We at Project Emer2gent are passionate about turning data to insights about the Covid 19 situation – for the society and businesses at large. To that end, we are scouting for open source data sets. Kaggle, Johns Hopkins dataset etc.. One pretty cool data that we came across is the Oxford Covid 19 Government Response Tracker (https://www.bsg.ox.ac.uk/news/worlds-first-covid-19-government-response-tracker-launched-today). The data records confirmed cases, along with counter measures launched by Governments along with a neat Stringency Index which enables comparing different country responses, if only approximately.

This is exactly the starting point for any kind of causal analysis. Consider the question – Now that we have different measures in place for different countries, how do we check for effectiveness of the measures? A good playing ground for causal inference. Quite curiously, as has been pointed out (https://projecteuclid.org/euclid.ss/1009212409), causal models and inference have been effectively applied in the past for epidemiology.

Considering the data Government Response Tracker, the following fact it quickly becomes clear- till now, only a few nations (China, South Korea) have managed to ride out the S-curve (see the number of infections in China beginning from Jan 1, maxing out at about 80000, see figure below). Going forward, I will be using data for China for following analysis, due to the number of data points.

Consider the different countermeasures put by the Chinese Government in place (the step change denotes introduction of new measures)

Now, assessment of effectiveness of different measures using causal inference necessitates a causal graph. I am going to derive one. I am hardly an epidemiologist. In fact, I would be thankful for any insights / critique here from those of you who are better informed in this topic than I.

An intuitive analysis – Each of the implemented measures influences the rate of change of new infections over a 7 day period. Well, the 7 day period time window is again a point where I would be really happy to get more insights as my choice is based simply on a layman’s understanding of the incubation time for new infections. Stringency measures encode our belief in how stringent the measures are. Let us draw them as a simple causal graph.

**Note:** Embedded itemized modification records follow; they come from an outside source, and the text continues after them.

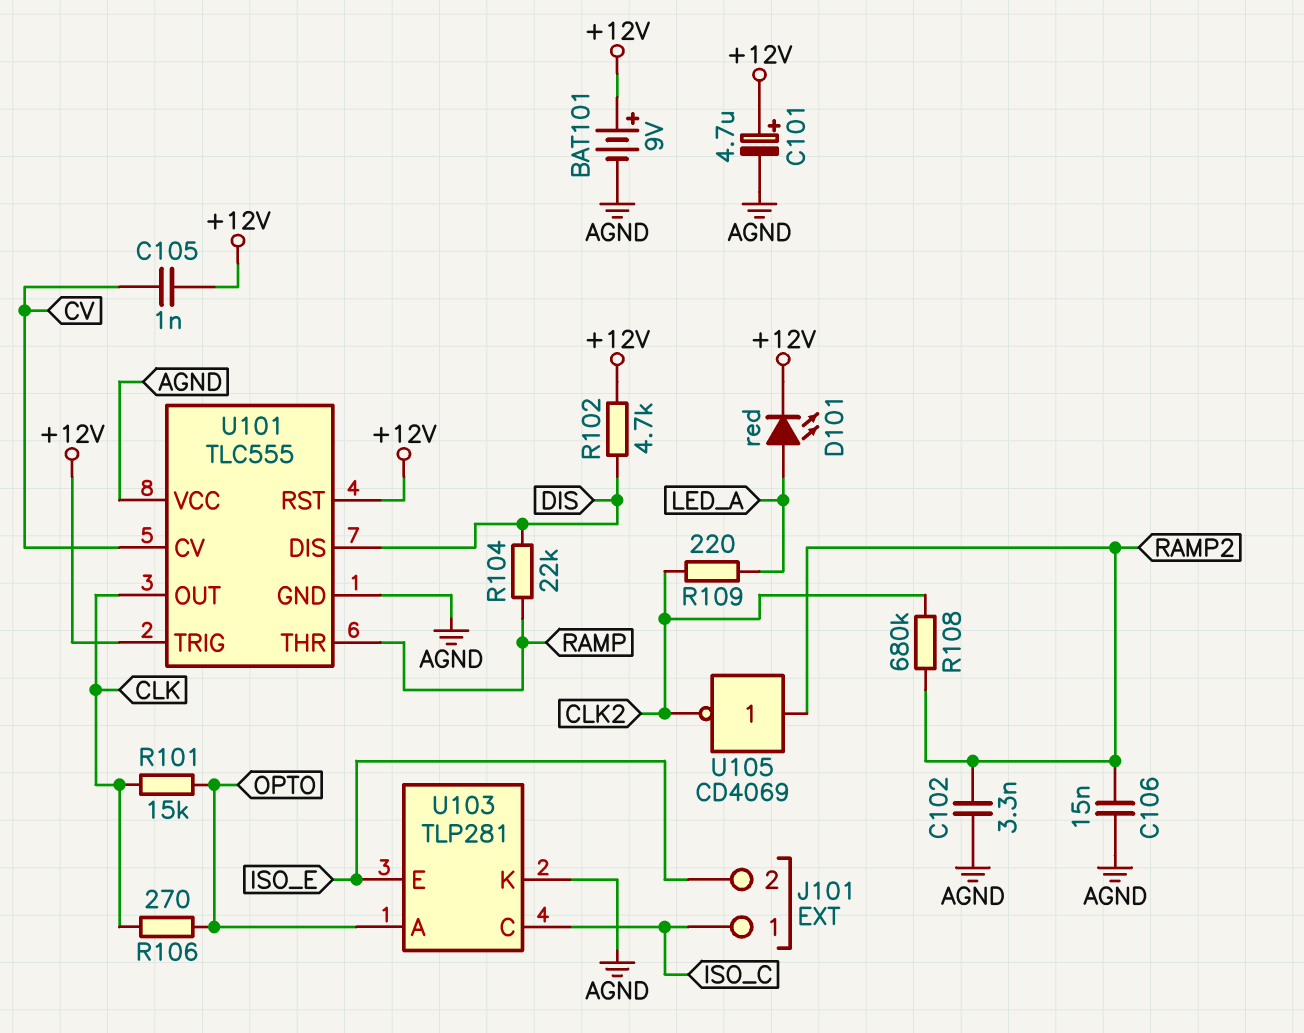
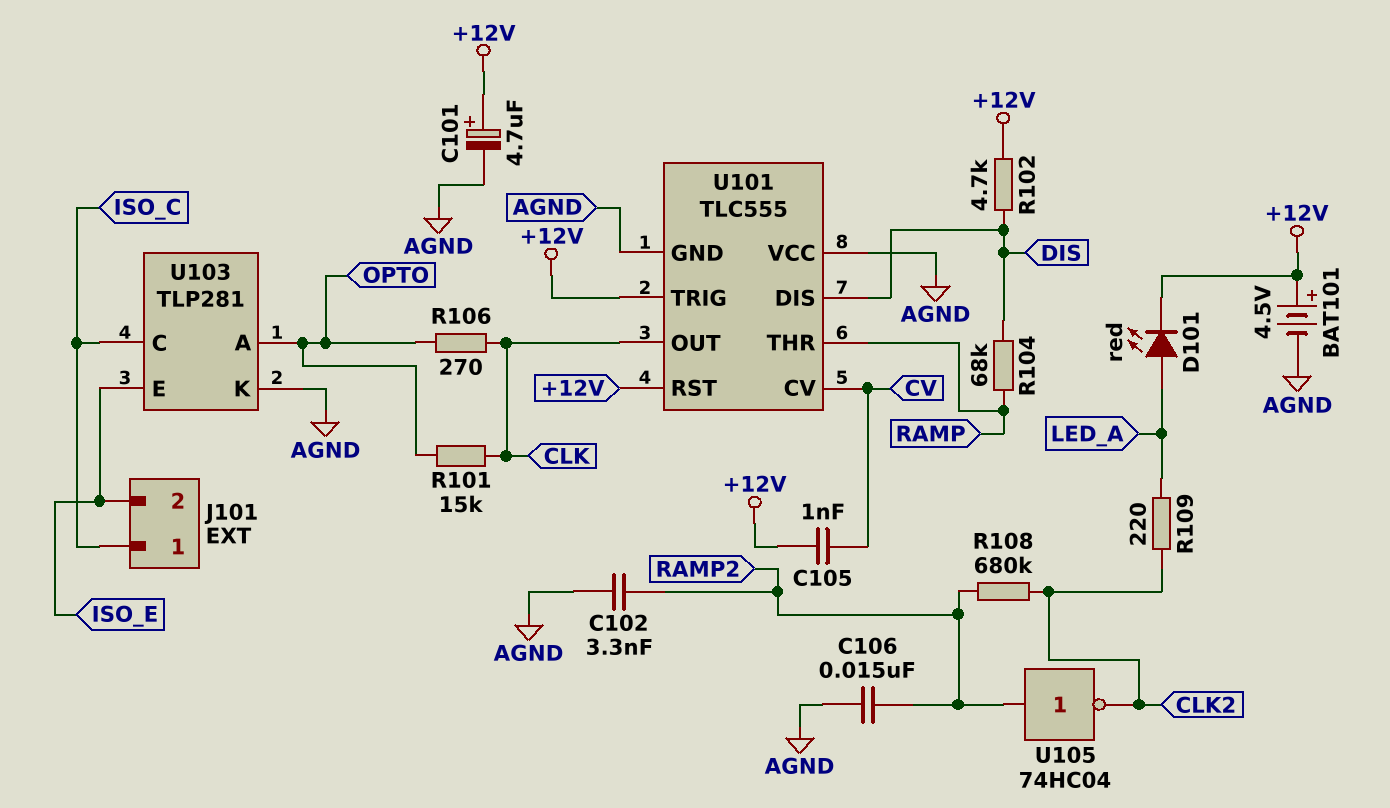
BAT101: 9V (plus +12V, minus AGND) -> 4.5V (plus +12V, minus AGND)
R104: 22k (DIS, RAMP) -> 68k (DIS, RAMP)
U105: NOT CD4069 (in RAMP2, out CLK2) -> NOT 74HC04 (in RAMP2, out CLK2)

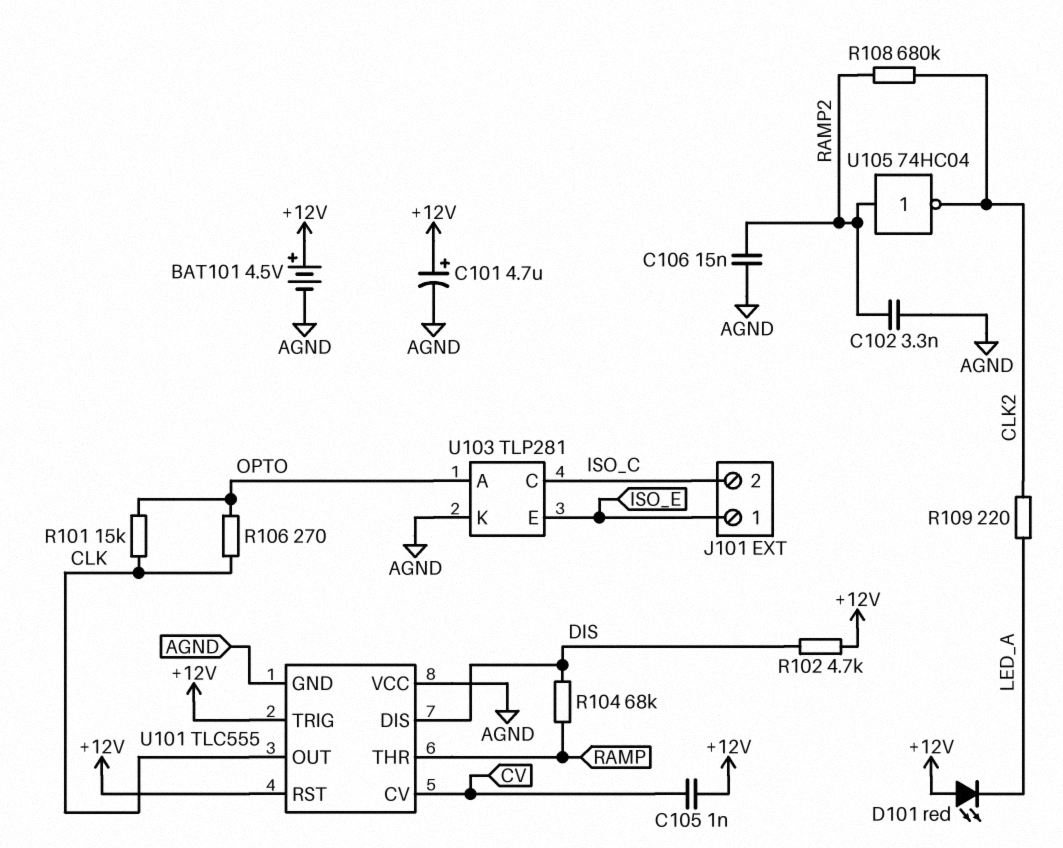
D101: LED red (A LED_A, K +12V) -> LED red (A +12V, K LED_A)
J101 pin 1: ISO_C -> ISO_E
J101 pin 2: ISO_E -> ISO_C

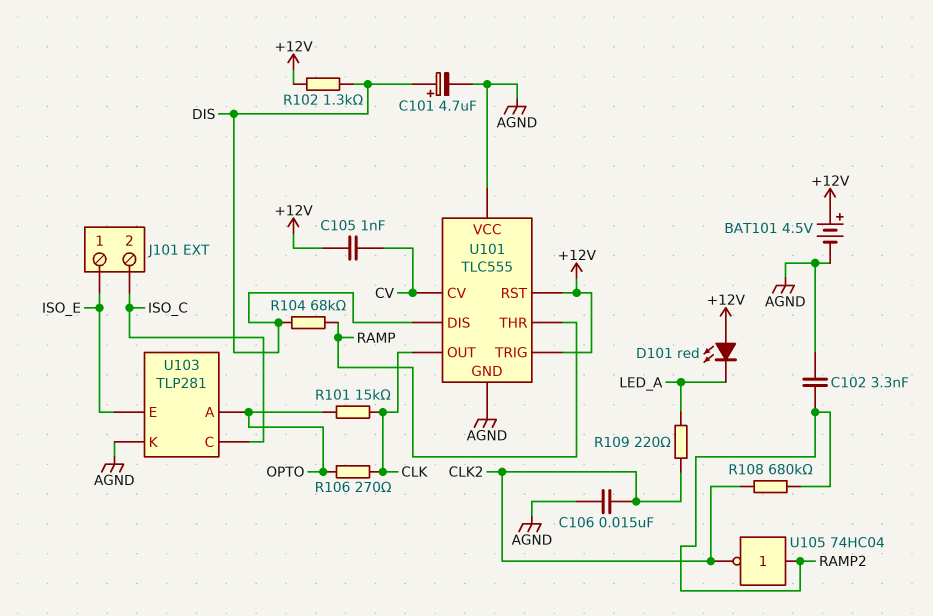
C101: 4.7uF (plus +12V, minus AGND) -> 4.7uF (plus DIS, minus AGND)
C106: 15nF (AGND, RAMP2) -> 15nF (AGND, CLK2)
R102: 4.7k (+12V, DIS) -> 1.3k (+12V, DIS)

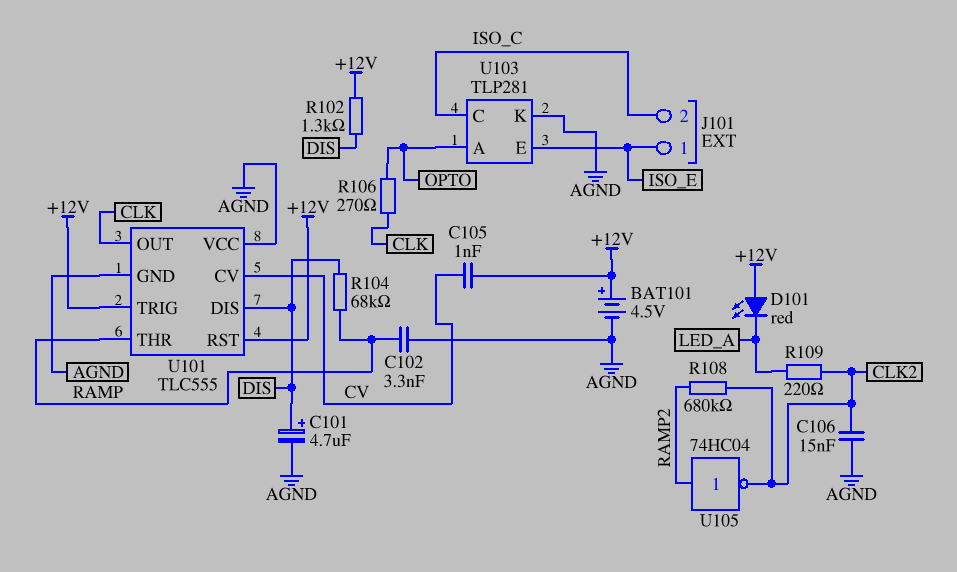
C102: 3.3nF (AGND, RAMP2) -> 3.3nF (AGND, RAMP)
R101: 15k (CLK, OPTO) -> none

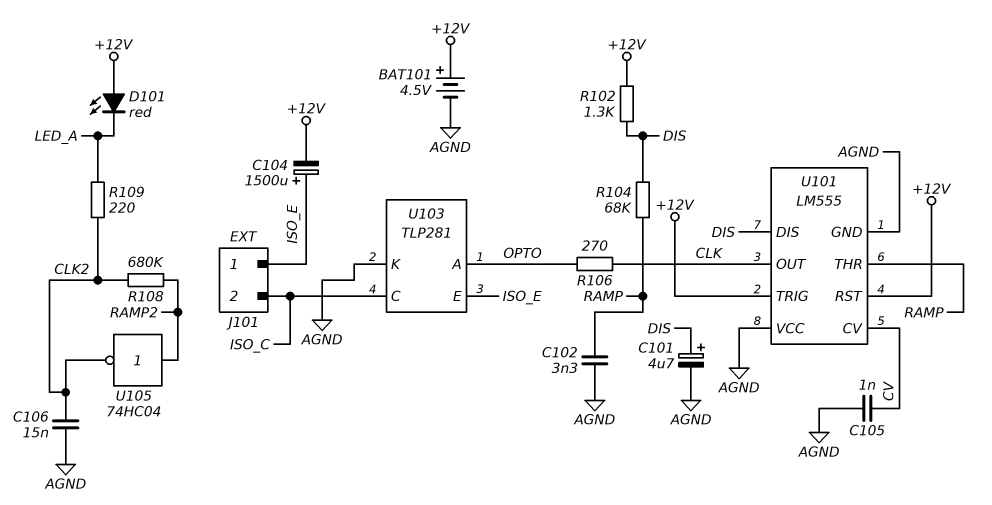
C104: none -> 1500uF (plus ISO_E, minus +12V)
C105: 1nF (+12V, CV) -> 1nF (AGND, CV)
U101: TLC555 -> LM555

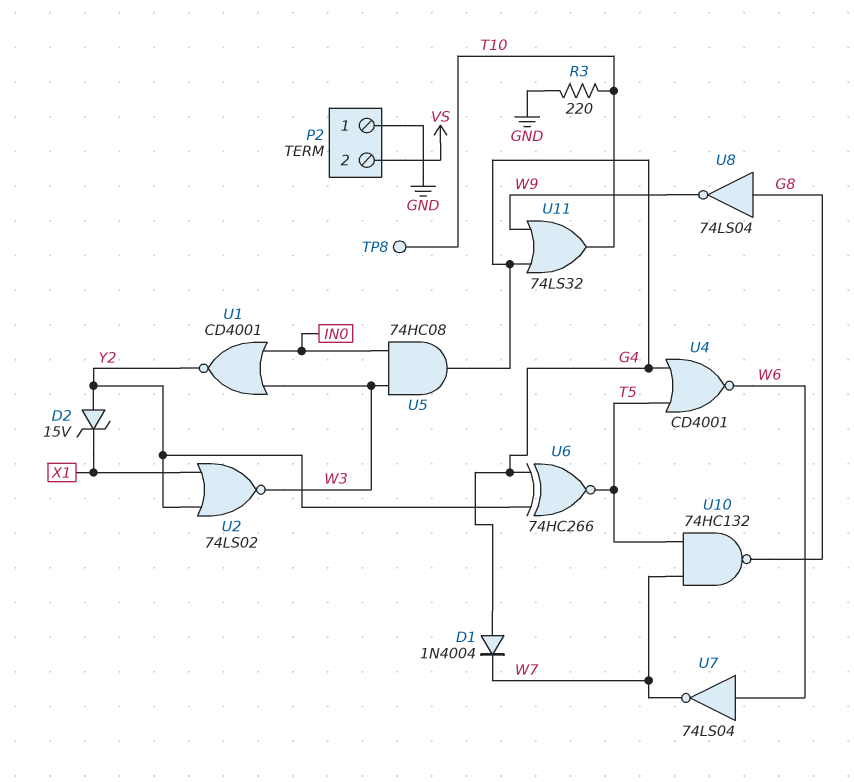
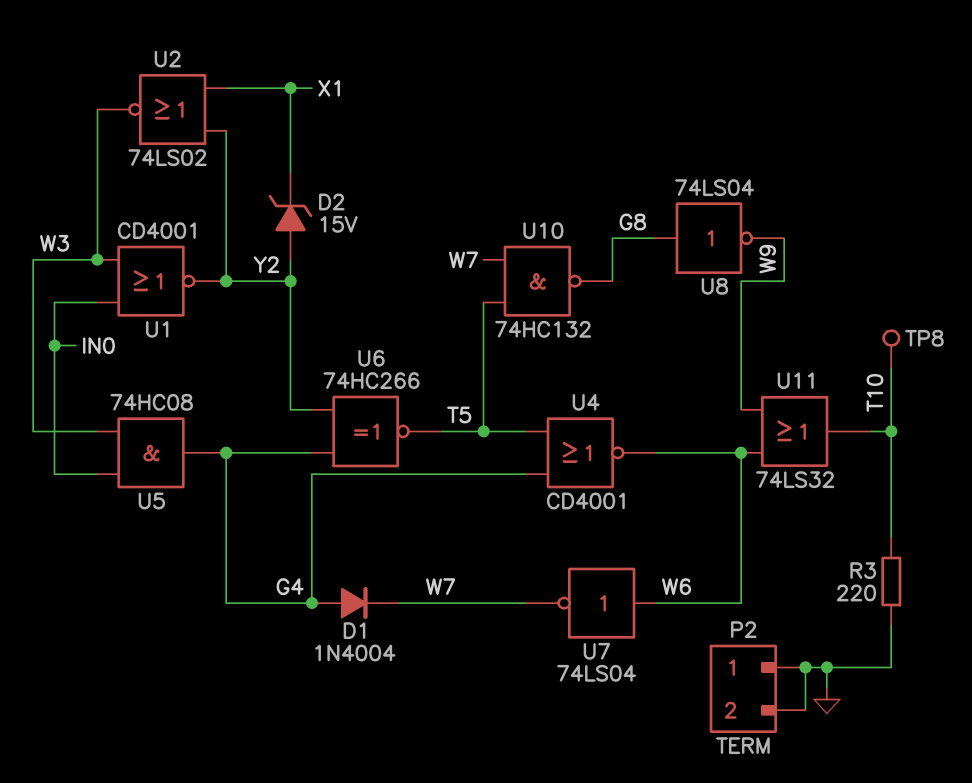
P2 pin 2: VS -> GND
U11: OR 74LS32 (in G4, in W9, out T10) -> OR 74LS32 (in W6, in W9, out T10)

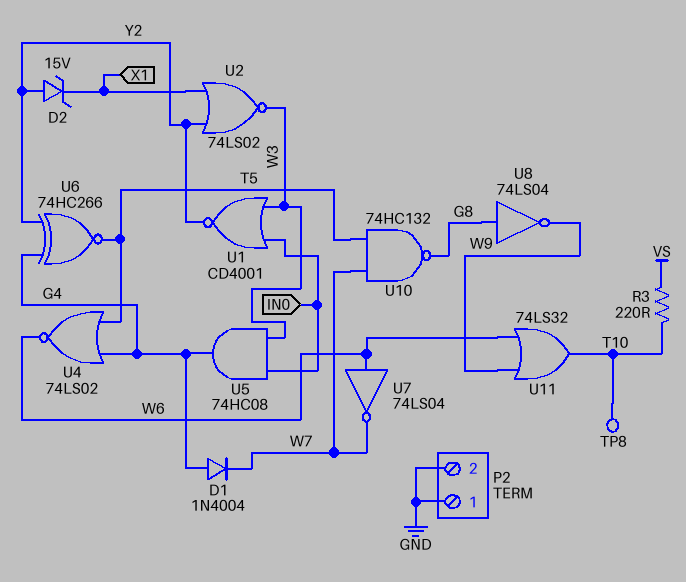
R3: 220 (GND, T10) -> 220 (T10, VS)
U4: NOR CD4001 (in G4, in T5, out W6) -> NOR 74LS02 (in G4, in T5, out W6)

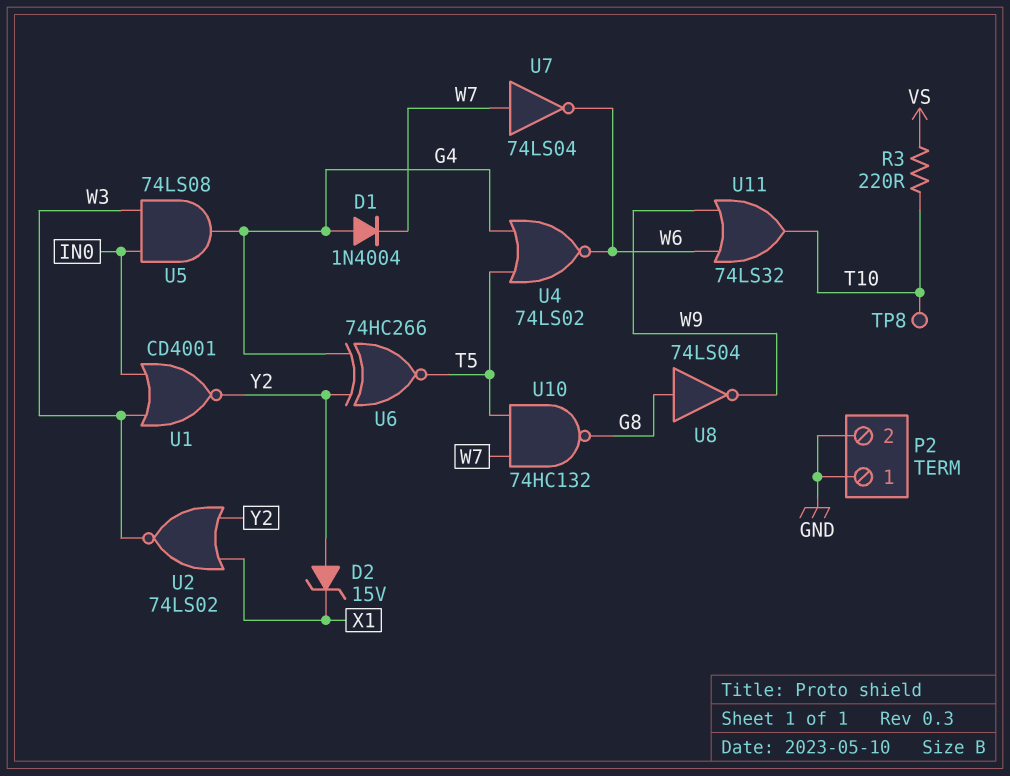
U5: AND 74HC08 (in IN0, in W3, out G4) -> AND 74LS08 (in IN0, in W3, out G4)
U7: NOT 74LS04 (in W6, out W7) -> NOT 74LS04 (in W7, out W6)

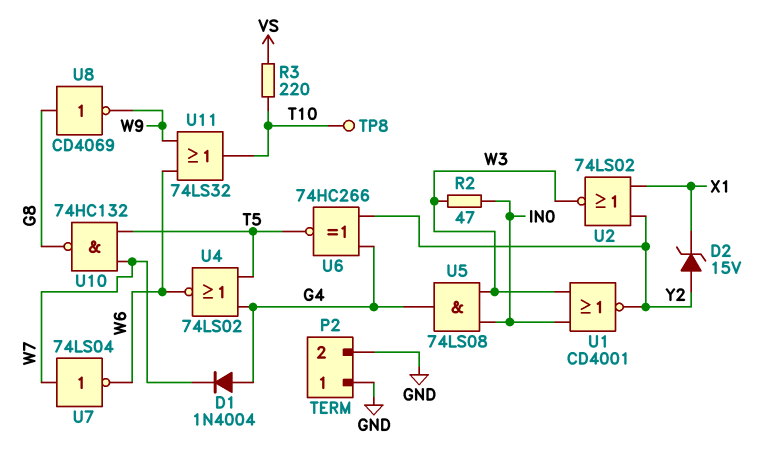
R2: none -> 47 (IN0, W3)
U8: NOT 74LS04 (in G8, out W9) -> NOT CD4069 (in G8, out W9)

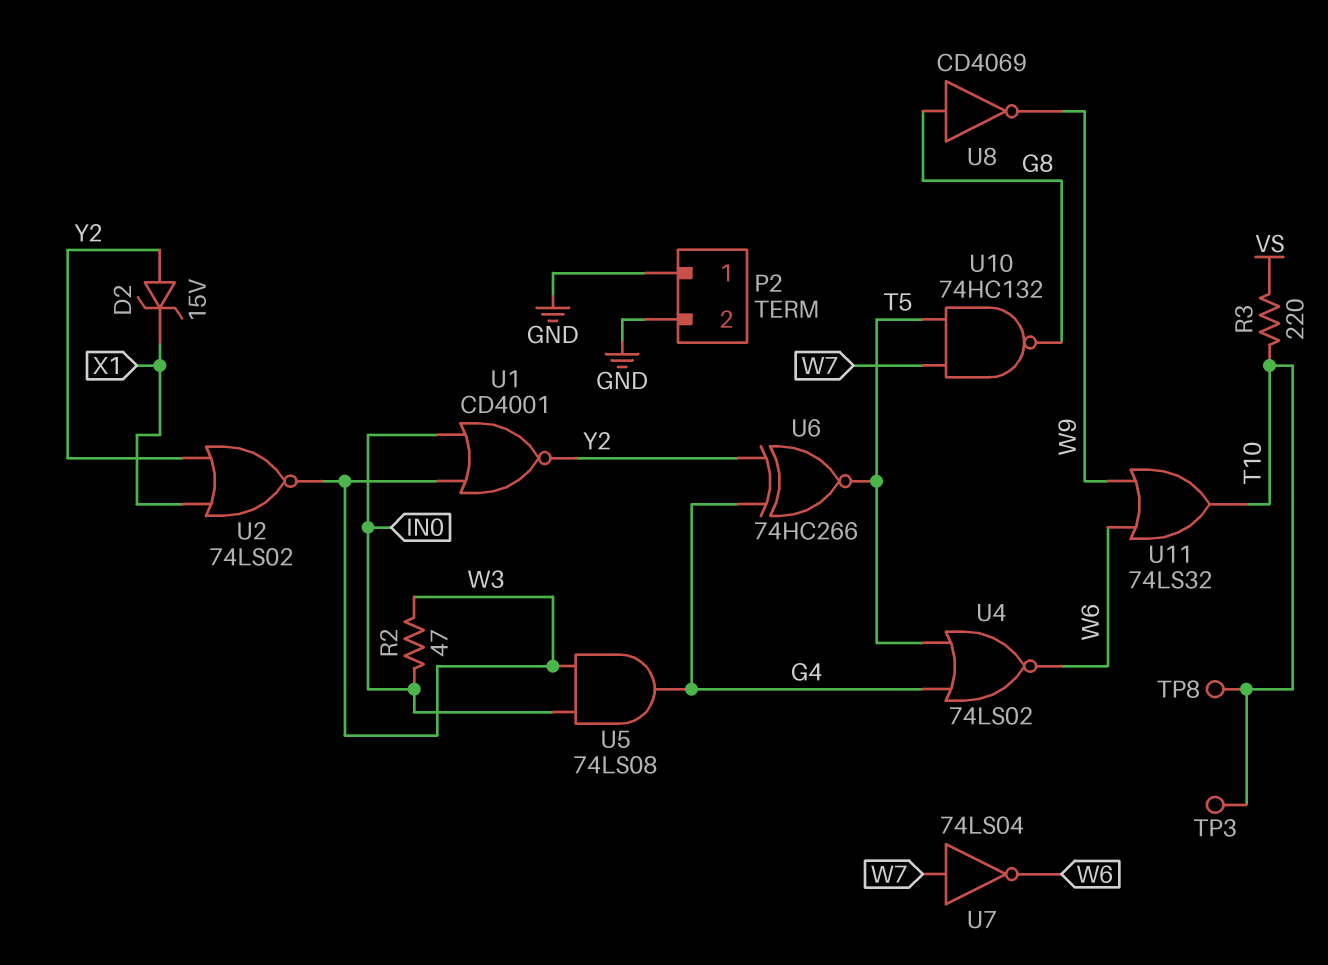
D1: diode 1N4004 (A G4, K W7) -> none
TP3: none -> test point (T10)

We are almost there, with the data and causal model, we can start crunching causal models. For causal calculus, I am using the dowhy package (https://github.com/microsoft/dowhy/blob/master/dowhy/) written in Python. Using a simple linear regressor, blocking backdoor paths and defining rate of new infections over a 7 day window (Delta7) as target, gives the following estimates along with their respective p values

Measure | Estimate | p-value |
---|---|---|

S1 School closure | -220 | 0.07 |

S3 cancel public events | -2300 | 0.07 |

S4 Close public transport | -1833 | 0.137 |

S6 Restrictions on Internal Movement | -460 | 0.036 |

If one were to take the usual p value cutoff at 0.05, it appears that estimates on infection decrease due to Restrictions on Internal Movement is effective, while we need more data points to establish efficacy of other measures.

What do you think? Critique and conversation welcome!

*Disclaimer: The purpose of this analysis is primarily academic, foster discussion and to encourage data driven understanding to what is clearly a pretty challenging global situation*. *No political or organizational endorsement is intended.*